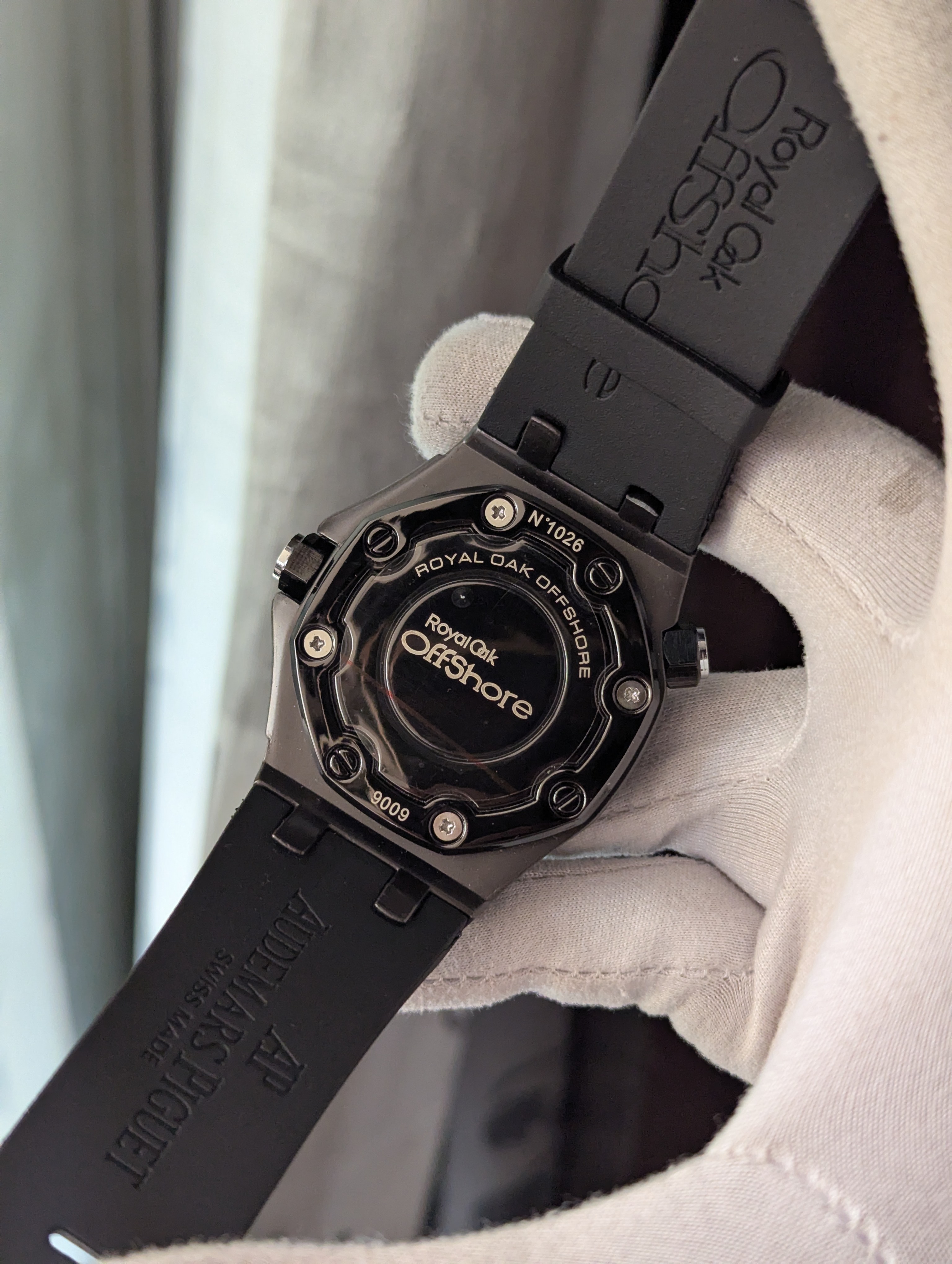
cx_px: 476
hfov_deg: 30.3
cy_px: 632
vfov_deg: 39.6
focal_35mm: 48
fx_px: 1756
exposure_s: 1/311
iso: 570
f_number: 1.85
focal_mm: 6.81
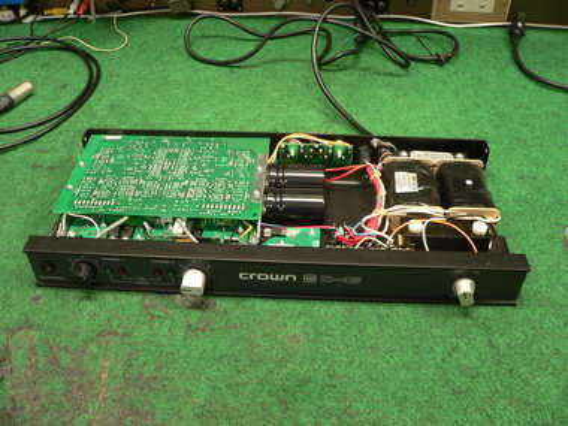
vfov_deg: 39.7
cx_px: 284
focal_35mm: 36
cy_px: 213
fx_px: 591
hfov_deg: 51.4
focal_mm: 6
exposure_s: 1/13
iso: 200
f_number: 2.8
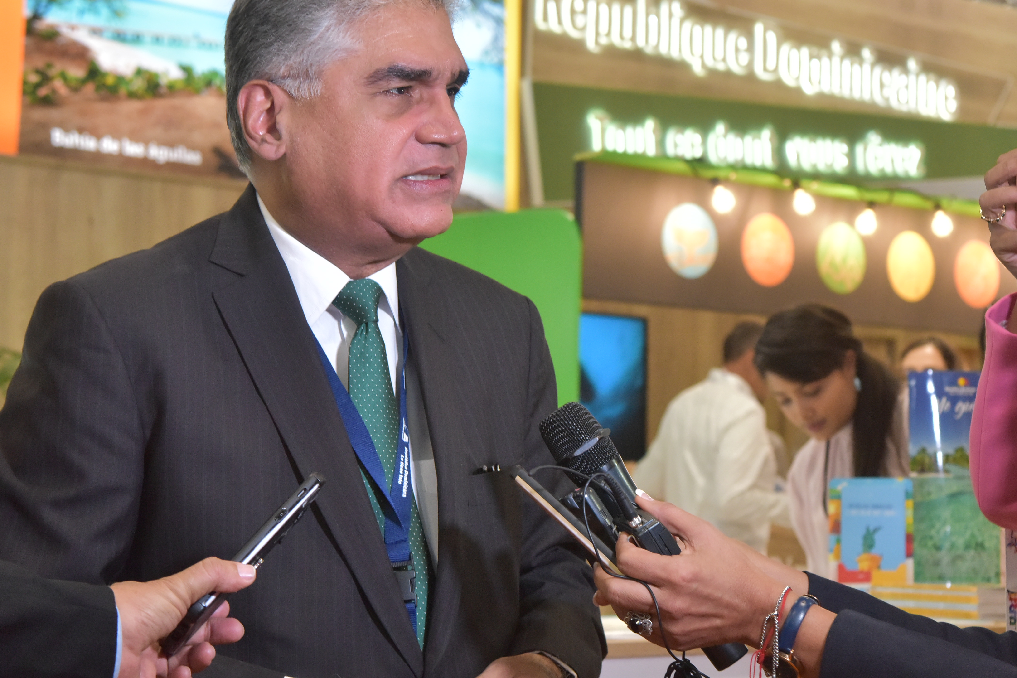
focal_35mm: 80
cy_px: 327
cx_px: 472
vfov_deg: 17.1
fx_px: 2260
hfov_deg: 25.4
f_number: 6.3
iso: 4000
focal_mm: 62
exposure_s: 1/100
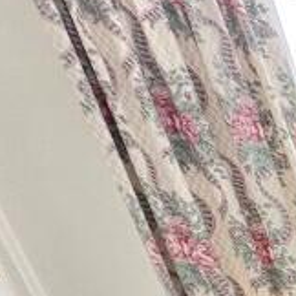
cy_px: 678
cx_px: 930
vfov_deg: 15.1
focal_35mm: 78
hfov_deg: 10.9
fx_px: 755
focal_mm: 2.22
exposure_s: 1/99
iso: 80
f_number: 2.2
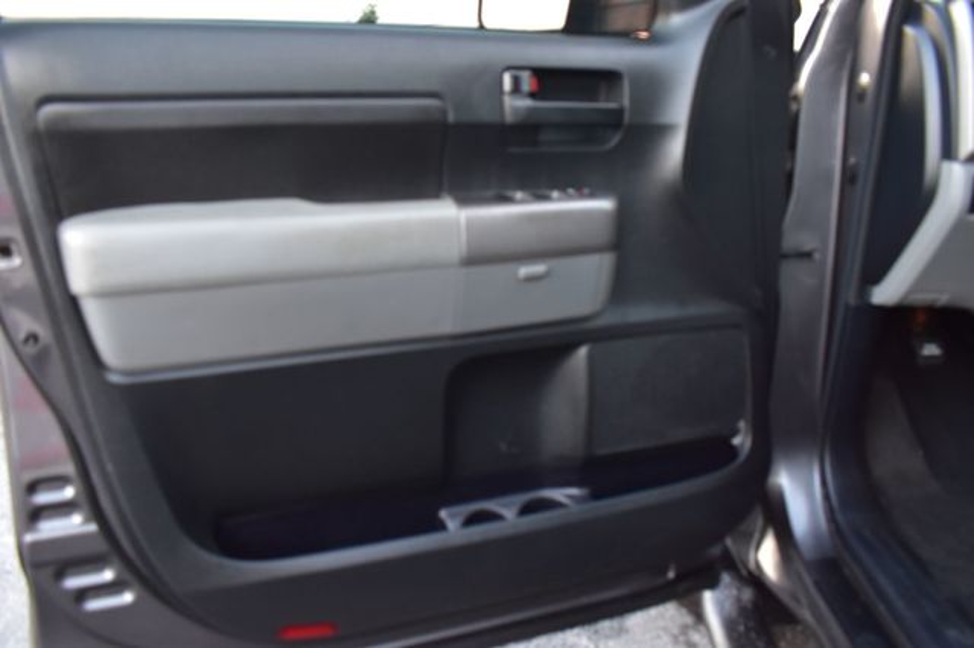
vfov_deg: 47.9
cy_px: 324
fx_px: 730
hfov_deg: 67.4
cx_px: 487
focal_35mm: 27
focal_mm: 18
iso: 900
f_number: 6.3
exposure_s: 1/15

****************************************

• Task description
For each entry, copy the text exactly and leave out any image it carries.

• Response to this exercise
cx_px: 476
hfov_deg: 30.3
cy_px: 632
vfov_deg: 39.6
focal_35mm: 48
fx_px: 1756
exposure_s: 1/311
iso: 570
f_number: 1.85
focal_mm: 6.81
vfov_deg: 39.7
cx_px: 284
focal_35mm: 36
cy_px: 213
fx_px: 591
hfov_deg: 51.4
focal_mm: 6
exposure_s: 1/13
iso: 200
f_number: 2.8
focal_35mm: 80
cy_px: 327
cx_px: 472
vfov_deg: 17.1
fx_px: 2260
hfov_deg: 25.4
f_number: 6.3
iso: 4000
focal_mm: 62
exposure_s: 1/100
cy_px: 678
cx_px: 930
vfov_deg: 15.1
focal_35mm: 78
hfov_deg: 10.9
fx_px: 755
focal_mm: 2.22
exposure_s: 1/99
iso: 80
f_number: 2.2
vfov_deg: 47.9
cy_px: 324
fx_px: 730
hfov_deg: 67.4
cx_px: 487
focal_35mm: 27
focal_mm: 18
iso: 900
f_number: 6.3
exposure_s: 1/15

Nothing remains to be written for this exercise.